- _Data excerpts_
━━━━━━━━━━━━━━━━━━━━

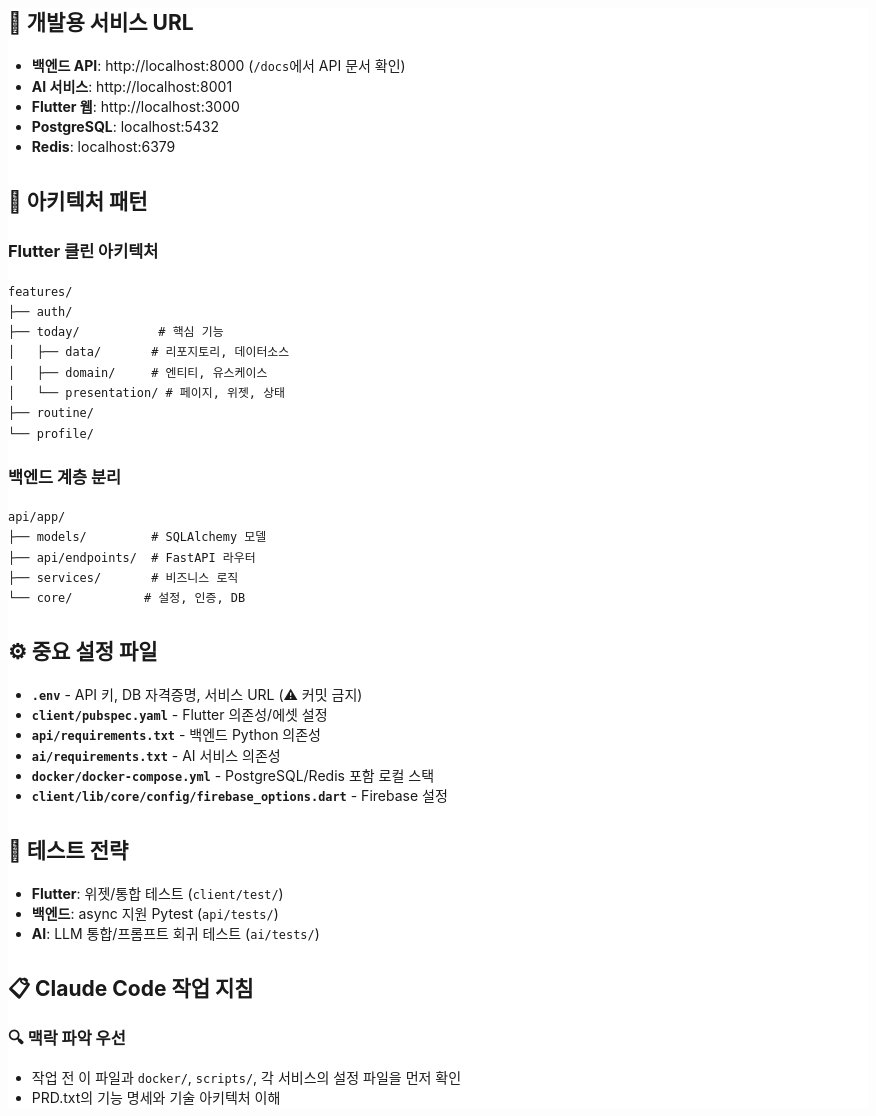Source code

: ## 📱 개발용 서비스 URL

- **백엔드 API**: http://localhost:8000 (`/docs`에서 API 문서 확인)
- **AI 서비스**: http://localhost:8001
- **Flutter 웹**: http://localhost:3000
- **PostgreSQL**: localhost:5432
- **Redis**: localhost:6379

## 🎨 아키텍처 패턴

### Flutter 클린 아키텍처
```
features/
├── auth/
├── today/           # 핵심 기능
│   ├── data/       # 리포지토리, 데이터소스
│   ├── domain/     # 엔티티, 유스케이스
│   └── presentation/ # 페이지, 위젯, 상태
├── routine/
└── profile/
```

### 백엔드 계층 분리
```
api/app/
├── models/         # SQLAlchemy 모델
├── api/endpoints/  # FastAPI 라우터
├── services/       # 비즈니스 로직
└── core/          # 설정, 인증, DB
```

## ⚙️ 중요 설정 파일

- **`.env`** - API 키, DB 자격증명, 서비스 URL (⚠️ 커밋 금지)
- **`client/pubspec.yaml`** - Flutter 의존성/에셋 설정
- **`api/requirements.txt`** - 백엔드 Python 의존성  
- **`ai/requirements.txt`** - AI 서비스 의존성
- **`docker/docker-compose.yml`** - PostgreSQL/Redis 포함 로컬 스택
- **`client/lib/core/config/firebase_options.dart`** - Firebase 설정

## 🧪 테스트 전략

- **Flutter**: 위젯/통합 테스트 (`client/test/`)
- **백엔드**: async 지원 Pytest (`api/tests/`)
- **AI**: LLM 통합/프롬프트 회귀 테스트 (`ai/tests/`)

## 📋 Claude Code 작업 지침

### 🔍 맥락 파악 우선
- 작업 전 이 파일과 `docker/`, `scripts/`, 각 서비스의 설정 파일을 먼저 확인
- PRD.txt의 기능 명세와 기술 아키텍처 이해
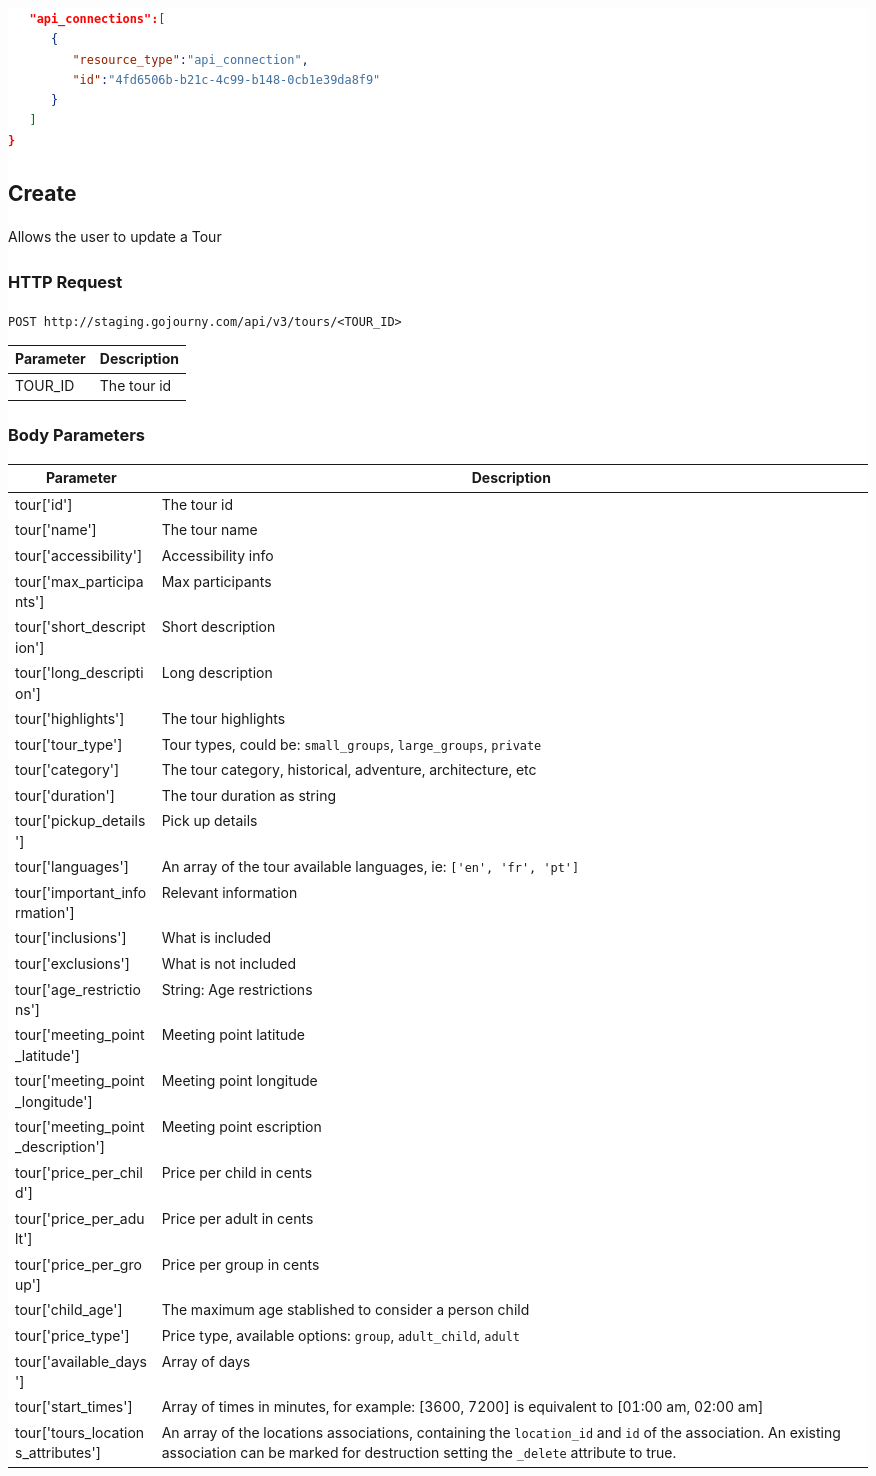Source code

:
 ```json
   "api_connections":[
      {
         "resource_type":"api_connection",
         "id":"4fd6506b-b21c-4c99-b148-0cb1e39da8f9"
      }
   ]
}
```

## Create

Allows the user to update a Tour

### HTTP Request

`POST http://staging.gojourny.com/api/v3/tours/<TOUR_ID>`

Parameter | Description
--------- | -------
TOUR_ID | The tour id

### Body Parameters

Parameter | Description
----------|-------------
tour['id'] | The tour id
tour['name'] | The tour name
tour['accessibility'] | Accessibility info
tour['max_participants'] | Max participants
tour['short_description'] | Short description
tour['long_description'] | Long description
tour['highlights'] | The tour highlights
tour['tour_type'] | Tour types, could be: `small_groups`, `large_groups`, `private`
tour['category'] | The tour category, historical, adventure, architecture, etc
tour['duration'] | The tour duration as string
tour['pickup_details'] | Pick up details
tour['languages'] | An array of the tour available languages, ie: `['en', 'fr', 'pt']`
tour['important_information'] | Relevant information
tour['inclusions'] | What is included
tour['exclusions'] | What is not included
tour['age_restrictions'] | String: Age restrictions
tour['meeting_point_latitude'] | Meeting point latitude
tour['meeting_point_longitude'] | Meeting point longitude
tour['meeting_point_description'] | Meeting point escription
tour['price_per_child'] | Price per child in cents
tour['price_per_adult'] | Price per adult in cents
tour['price_per_group'] | Price per group in cents
tour['child_age'] | The maximum age stablished to consider a person child
tour['price_type'] | Price type, available options: `group`,  `adult_child`, `adult`
tour['available_days'] | Array of days
tour['start_times'] | Array of times in minutes, for example: [3600, 7200] is equivalent to [01:00 am, 02:00 am]
tour['tours_locations_attributes'] | An array of the locations associations, containing the `location_id` and `id` of the association. An existing association can be marked for destruction setting the `_delete` attribute to true.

━━━━━━━━━━━━━━━━━━━━

- _What to do_
Reproduce exactly, and only, the part of the listing above that begins at the line with "tour['child_age'] | The" and goes on through the line with "tour['start_times'] | Array".

- _Response below_
tour['child_age'] | The maximum age stablished to consider a person child
tour['price_type'] | Price type, available options: `group`,  `adult_child`, `adult`
tour['available_days'] | Array of days
tour['start_times'] | Array of times in minutes, for example: [3600, 7200] is equivalent to [01:00 am, 02:00 am]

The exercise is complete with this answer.